There are some places I'll go back to over and over again, despite a list of restaurants I want to eat at as long as my arm. It usually involves impressing visitors with "look what amazing stuff I have on my doorstep!". My four regulars, depending on the guest, are Mangal in Dalston, Tayyabs in Whitechapel, Ottolenghi in Islington and Tbilisi, the Georgian restaurant in Holloway. Lately, I've taken meat fiend friends to Mangal for smoky Turkish lamb kebabs, amazing piles of fresh and tangy salad and freshly bakes breads. One friend who visited in January insisted we went again when she came back with her boyfriend in April. That's how good it is.
Dalston is a great place to take visitors. You can build up the mystique as you walk over, telling them about its Jekyll and Hyde character: by day a bustling, multicultural hub, all nail bars, dead chickens, fruit and veg, phone cards, religious chanting and popcorn. As night falls it's the hipster mile, sunglasses, big hair, the early 90s junkie look. But the barbecue smoke oozing out of Kingsland High Street/Stoke Newington Road's many ocakbasi restaurants gives it a summer holiday feel and the warehousey, slightly run down buildings gives it a feel of New York's Lower East Side. You take a right down Arcola Street and enter a bustling smoky grillhouse and you're transported into another world.
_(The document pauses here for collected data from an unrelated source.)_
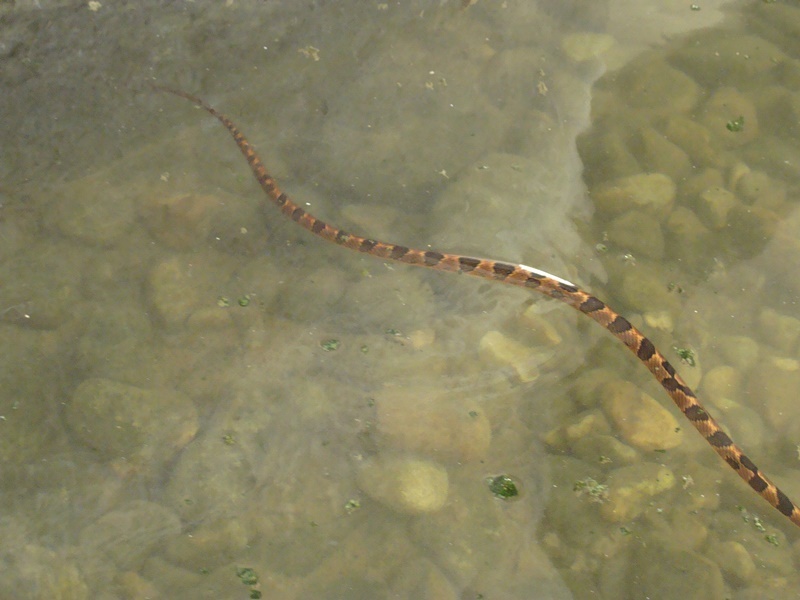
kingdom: Animalia
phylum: Chordata
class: Squamata
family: Colubridae
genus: Leptodeira
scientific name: Leptodeira annulata
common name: Banded cat-eyed snake
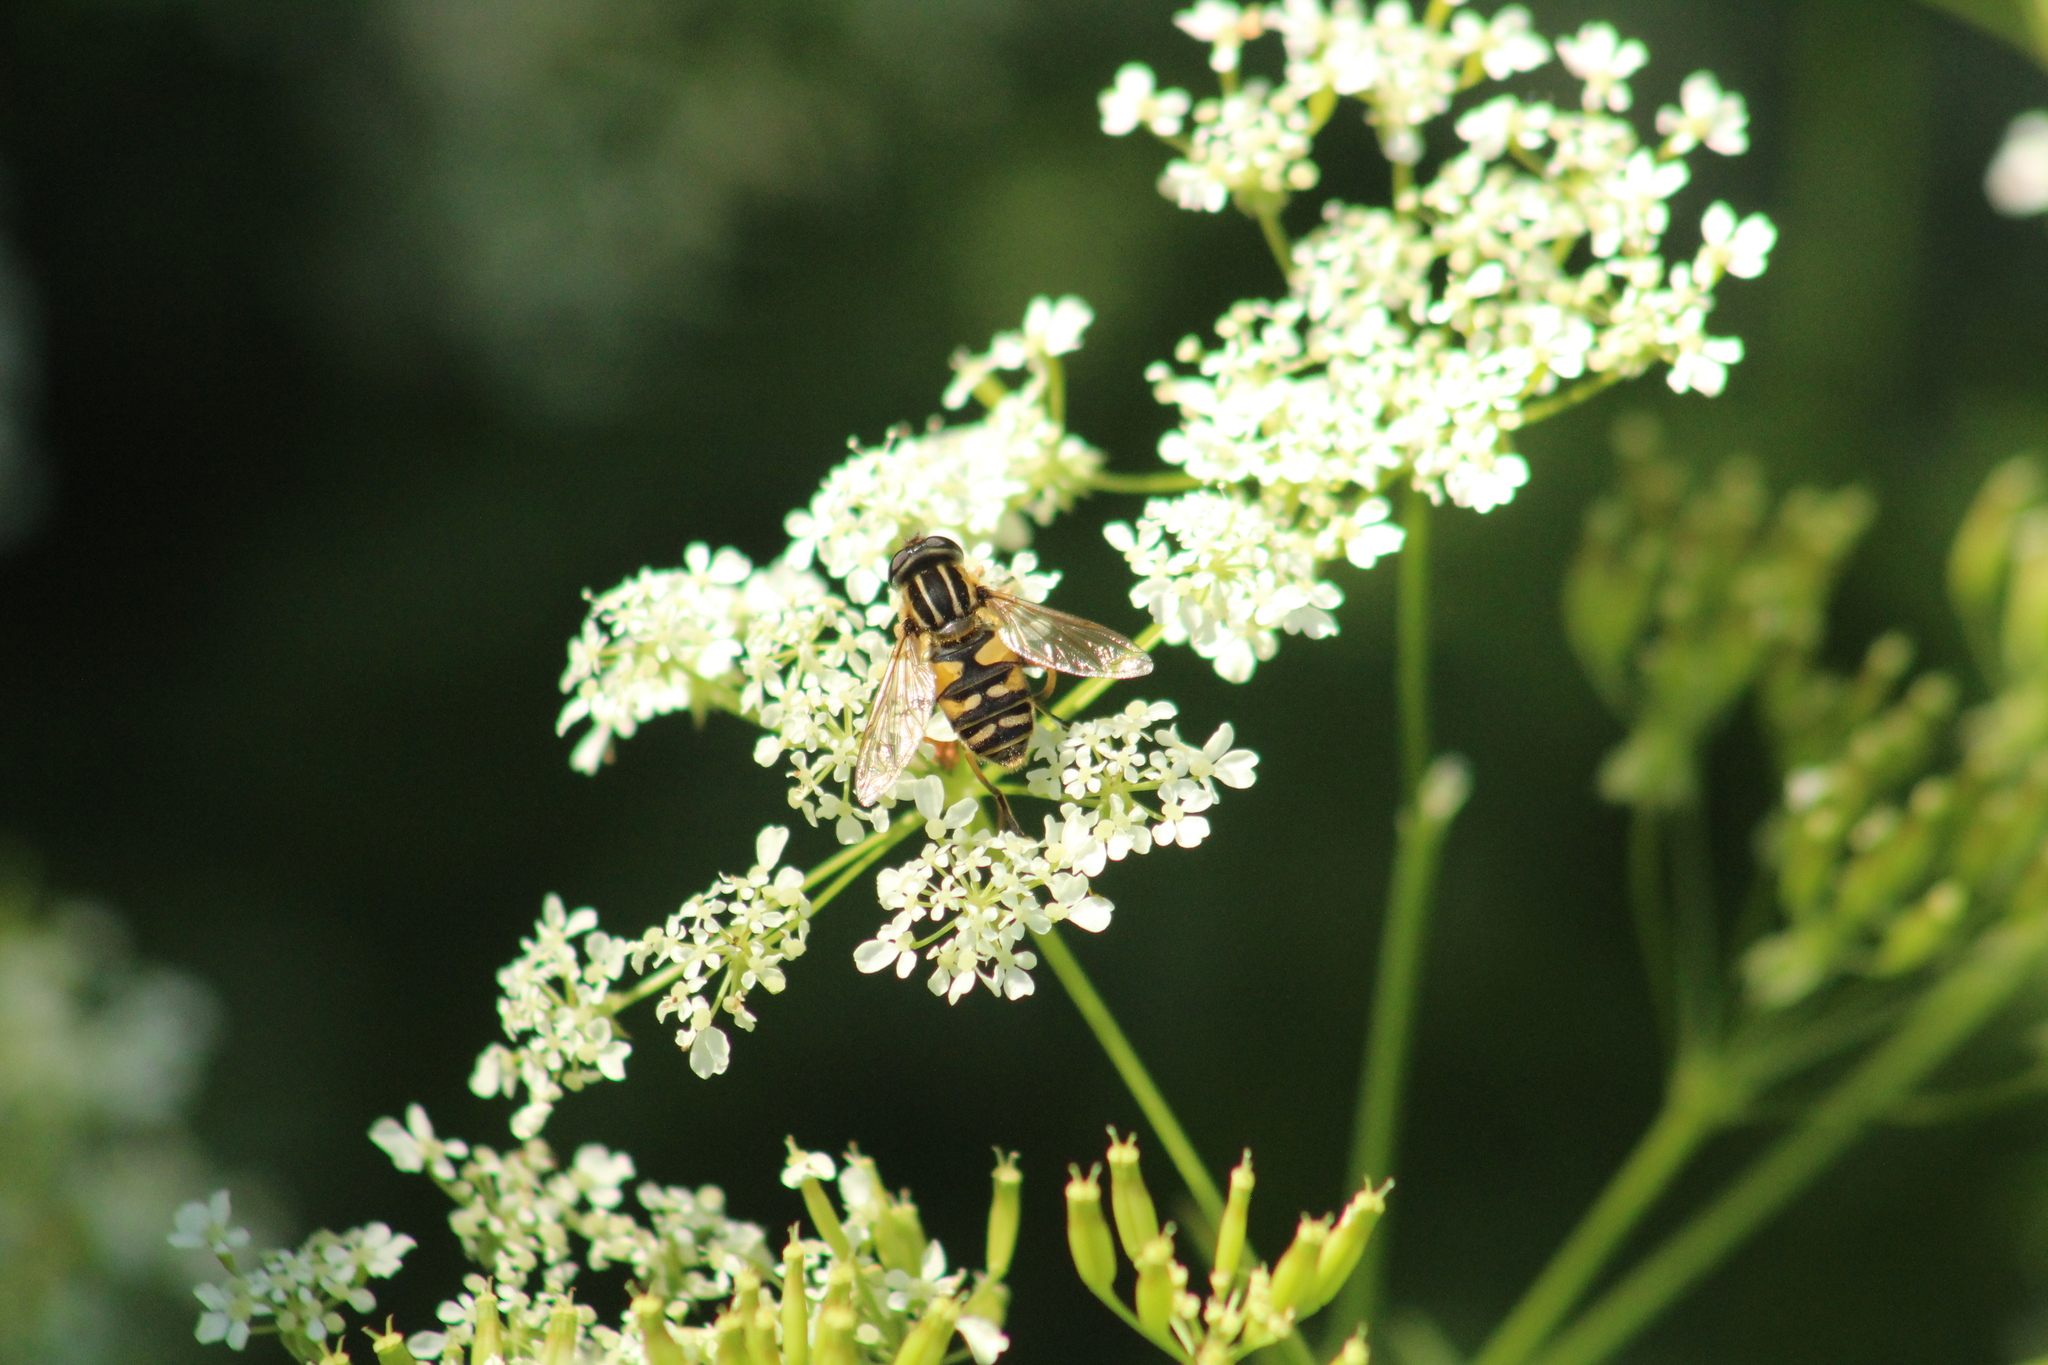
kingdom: Animalia
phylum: Arthropoda
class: Insecta
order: Diptera
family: Syrphidae
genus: Helophilus
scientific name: Helophilus pendulus
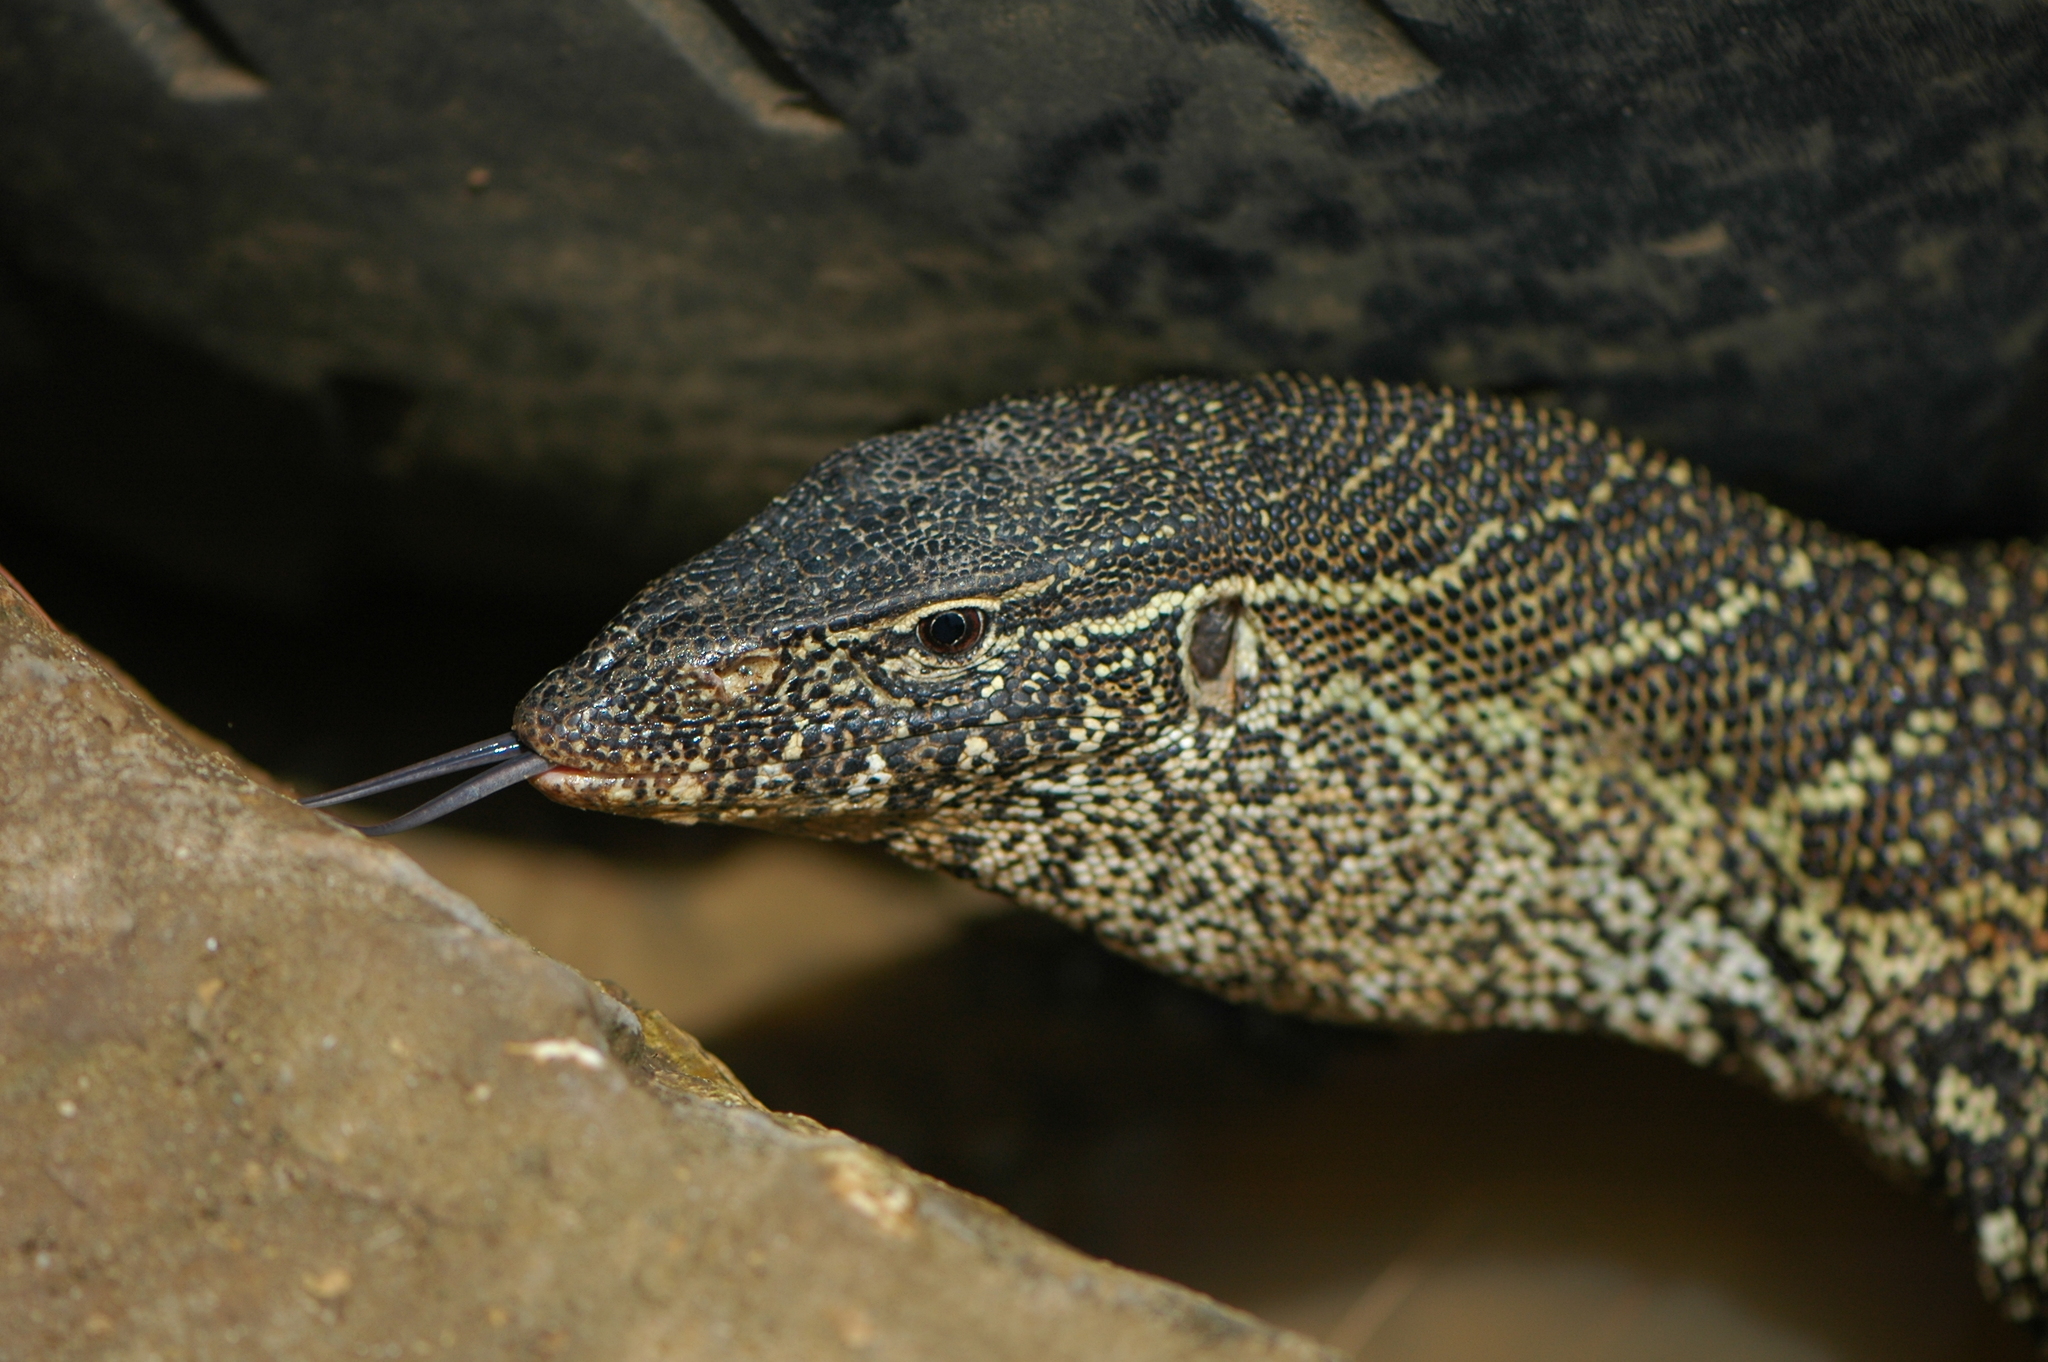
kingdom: Animalia
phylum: Chordata
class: Squamata
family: Varanidae
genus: Varanus
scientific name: Varanus niloticus
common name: Nile monitor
You pretty much always have to queue in Mangal, watching the chefs man the grills, the heat making everyone sweat but especially them as they knock the flaming coals around and turn the spitting skewers of prime lamb, quail and chicken. But arrive at a sensible time (ie. not 8pm on a Friday or Saturday night) and you'll be ushered to a table before long. The menu is short and sweet, and we nearly always get a mixed mezze (so cheap) to start - it's just humus, a yoghurt dip, baba ganoush and a tomato and bulgur salad but goes down wonderfully.
For mains I almost always go for the adana kebab, which consists of two minced skewers of lamb. Normally people think of mince as a cheap cousin to fully formed meat, a bit limp and flavourless. But not at Mangal, where it is succulent and more juicy, and has bits of chilli, garlic and herb in the mix. I've been known to deviate to the boyfriend's kebab of choice: cop sis, which are smaller, marinaded cubes of lamb. And my other favourite diversion is the iskender, which you can get either in adana or cop sis form, and is on a bed of bread, topped with tomato sauce and yoghurt. It's more of a dish.
I have just booked a relatively last minute holiday to a lovely little hamlet in southern Turkey. It's my first 'adult' villa holiday, and we've got a pool, barbecue, gardens, bikes and everything. I'm looking forward to eating out big time but also recreating some of my favourite Turkish/levantine dishes in situ.